Why Was Sharon Stone Paying Leonardo DiCaprio Back In 1995?
Even the most popular actors didn’t have it all easy.
- The Quick and the Dead (1995) by Sam Raimi was one of the first roles of Leonardo DiCaprio 's career.
- At the time, the actor had already been nominated for a Golden Globe Award and an Academy Award for Best Supporting Actor, but it didn't convince the studios of his value.
- The actress and executive producer of the film had to pay Leonardo DiCaprio's salary out of her own pocket to secure his involvement.
One thing is for sure about the acting profession: it is not for the weak-willed.
To be an actor, you have to dedicate your life, your free time, and your own money to a craft that may never pay off. With so much competition and so little chance of recognition, actors never have it easy in the beginning of their careers.
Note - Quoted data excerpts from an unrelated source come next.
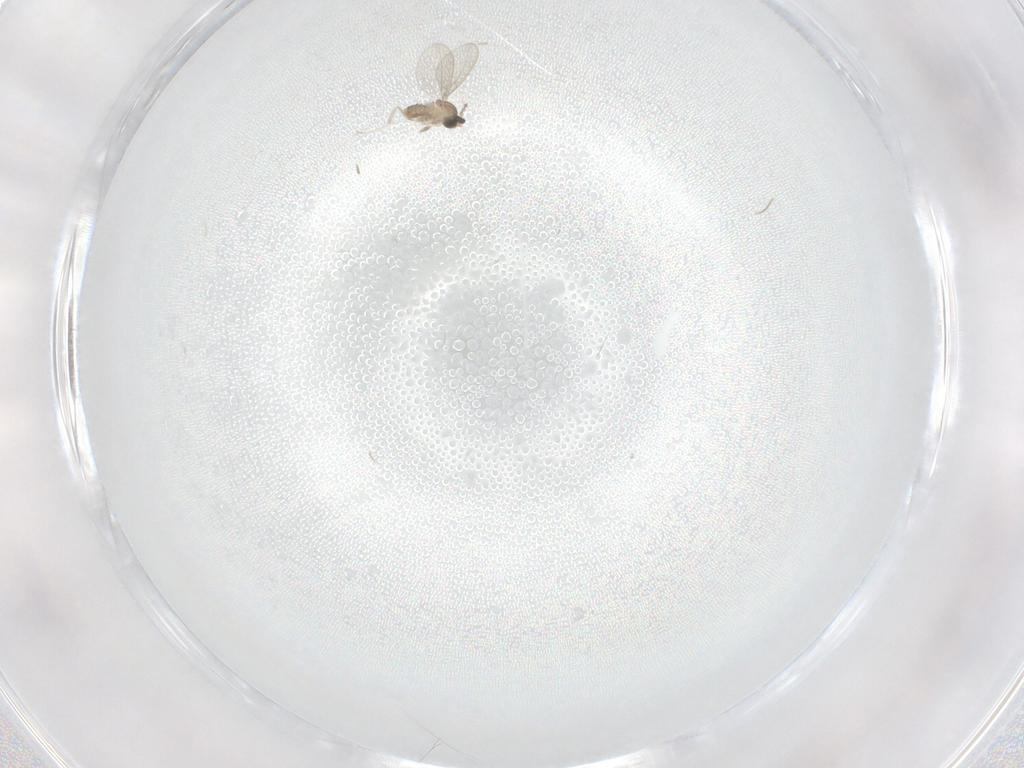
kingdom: Animalia
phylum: Arthropoda
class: Insecta
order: Diptera
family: Cecidomyiidae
This is true not only for today's actors, but also for those who started out in the 90s. Some might even say that the rules of Hollywood were even stricter back then, and the people who made decisions had less heart and more strategy behind what they did.
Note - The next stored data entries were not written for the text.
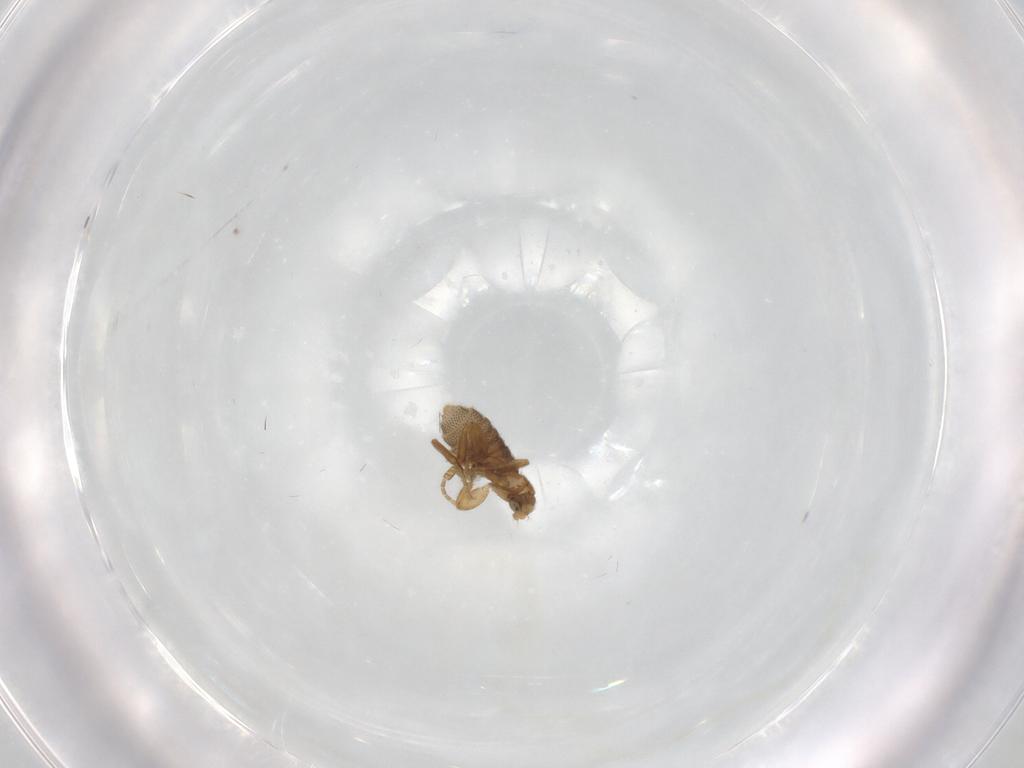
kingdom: Animalia
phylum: Arthropoda
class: Insecta
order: Diptera
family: Phoridae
It's hard to blame the producers for wanting to create something not only of great cinematic value, but also profitable. After all, a big box office would provide better financing for future projects. But it's frightening to think how much wonderful talent we, the viewers, almost lost because of the unfair rules.
Leonardo DiCaprio Wasn’t Paid For The Quick and the Dead
It's hard to imagine someone of DiCaprio's caliber not getting paid now, unless it's his own decision to join some kind of low-budget independent production. Otherwise, there is no director or producer in Hollywood who would even suggest such a thing. A little less than three decades ago, however, the situation was drastically different.
Back in 1995, when Sam Raimi's Western The Quick and the Dead starring Sharon Stone, Gene Hackman, Russell Crowe and Leonardo DiCaprio was released, it was Stone who had to pay the rising star's salary out of her own pocket, simply because the studio refused to do so.
The actress recalled the events of that production in her recently released memoir, The Beauty of Living Twice:
“This kid named Leonardo DiCaprio was the only one who nailed the audition, in my opinion: he was the only one who came in and cried, begging his father to love him as he died in the scene. The studio said if I wanted him so much, I could pay him out of my own salary. So I did,” she wrote.
This is not the first time that a Hollywood star has had to give up a portion of her earnings to ensure that her co-stars have the same working conditions, or at least those that are appropriate to their roles. Looking back on such stories, one can only admire the actress and understand SAG-AFTRA's demands for respecting actors' rights.
Fortunately, in 2023, Leonardo DiCaprio doesn't need an introduction, and he doesn't need anyone's paycheck cut to make ends meet. If you want to see the actor's latest work, you can get a ticket for Martin Scorsese's Killers of the Flower Moon today.